03-09-2014, 10:14 AM
Quote:Why?
A few suggestions, none conclusive either way:
Firstly, the change in titles, from centurio to (centurio) ordinarius and centenarius. Why change the names if the unit size and hierarchy remained the same? What's the difference between the two new titles?
Secondly, Vegetius's note (II,13) that each cohort has its own draco. In earlier times, the centuria had a signum but the cohort had no standard. V claims that 'the ancients... divided the cohorts into centuries and established individual ensigns for each century'. It's unclear (as always with V!) but this might imply that the cohort is no longer divided into centuries (too small?), and so the cohortal draco suffices. All of V's references to centuries relate to the organisation of the 'ancient legion'.
(However, there is an inscription (AE 2006, 1256) to a signifer de numero Divitensium, which indicates signa - and therefore centuriae? - in the numeri... :dizzy: )
Thirdly, changes in barrack size and arrangement in later fortresses. Legion forts like Troesmis, Divita and Lejjun no longer have the traditional 10+ room barrack plan; instead there are often 6-8 rooms. This is similar to earlier developments in auxiliary forts, which also see a reduction of barrack rooms. Nicasie (Twilight of Empire) suggests a reduction in century size, while Collins (Hadrian's Wall and the End of Empire) suggests that the 'century' itself, reduced to 25-48 men, was renamed a familia. Either way, it was perhaps too small to act as a tactical or organisational division of the legion.
Fourthly, there are a couple of early 4th century tombstones where, instead of the traditional centuria name, the cohort number is given instead. M.P. Speidel suggests that this represents a reduced-size cohort acting in the place of the century.

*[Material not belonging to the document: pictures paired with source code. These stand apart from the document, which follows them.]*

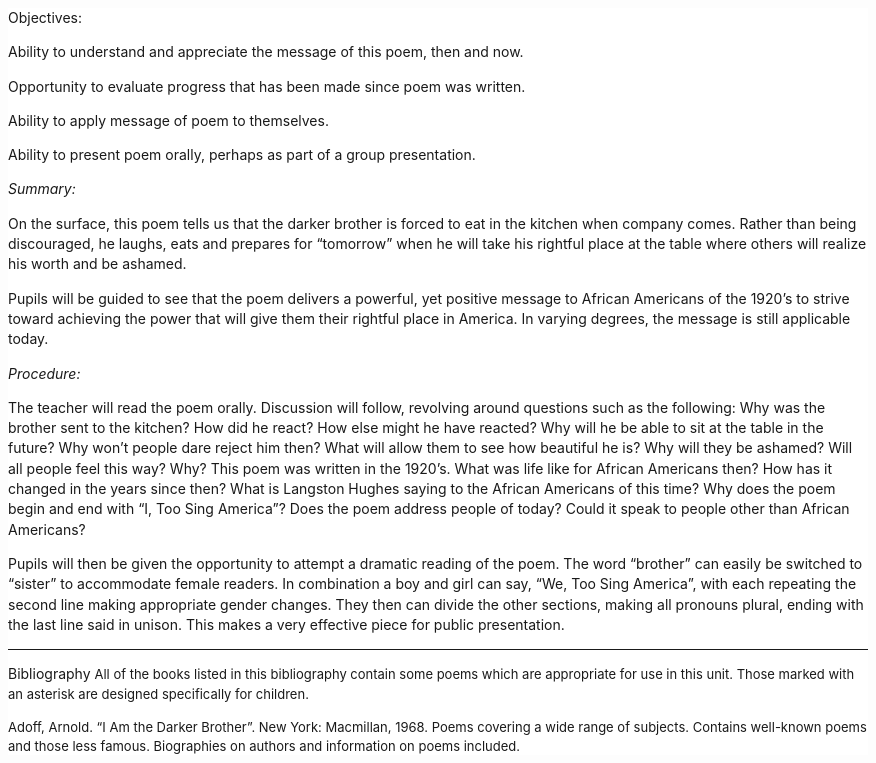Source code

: Objectives:
</i>
</p>
<p>
Ability to understand and appreciate the message of this poem, then and now.
</p>
<p>
Opportunity to evaluate progress that has been made since poem was written.
</p>
<p>
Ability to apply message of poem to themselves.
</p>
<p>
Ability to present poem orally, perhaps as part of a group presentation.
</p>
<p>
<i>
Summary:
</i>
</p>
<p>
On the surface, this poem tells us that the darker brother is forced to eat in the kitchen when company comes. Rather than being discouraged, he laughs, eats and prepares for “tomorrow” when he will take his rightful place at the table where others will realize his worth and be ashamed.
</p>
<p>
Pupils will be guided to see that the poem delivers a powerful, yet positive message to African Americans of the 1920’s to strive toward achieving the power that will give them their rightful place in America.  In varying degrees, the message is still applicable today.
</p>
<p>
<i>
Procedure:
</i>
</p>
<p>
The teacher will read the poem orally.  Discussion will follow, revolving around questions such as the following: Why was the brother sent to the kitchen?  How did he react?  How else might he have reacted?  Why will he be able to sit at the table in the future?  Why won’t people dare reject him then? What will allow them to see how beautiful he is?  Why will they be ashamed?  Will all people feel this way?  Why?  This poem was written in the 1920’s.  What was life like for African Americans then?  How has it changed in the years since then?  What is Langston Hughes saying to the African Americans of this time? Why does the poem begin and end with “I, Too Sing America”?  Does the poem address people of today?  Could it speak to people other than African Americans?
</p>
<p>
Pupils will then be given the opportunity to attempt a dramatic reading of the poem.  The word “brother” can easily be switched to “sister” to accommodate female readers.  In combination a boy and girl can say, “We, Too Sing America”, with each repeating the second line making appropriate gender changes.  They then can divide the other sections, making all pronouns plural, ending with the last line said in unison.  This makes a very effective piece for public presentation.
</p>
<hr/>
Bibliography
<font size="-1">
All of the books listed in this bibliography contain some poems which are appropriate for use in this unit.  Those marked with an asterisk are designed specifically for children.
<p>
Adoff, Arnold.  “I Am the Darker Brother”.  New York: Macmillan, 1968.  Poems covering a wide range of subjects.  Contains well-known poems and those less famous.  Biographies on authors and information on poems included.
</p>
<p>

As I say, none of this means that centuries necessarily vanished (some sort of 100-man subunit was apparently still in use in the Byzantine army), and I'd love to see some unequivocal evidence for the continuation of the traditional centurial structure (and the cohort structure in the 'new' units of legiones and auxilia), but we should be wary of assuming that things stayed the same... Our base of evidence for later unit structure is very small and scrappy, often contradictory, and insufficient to construct a definite picture.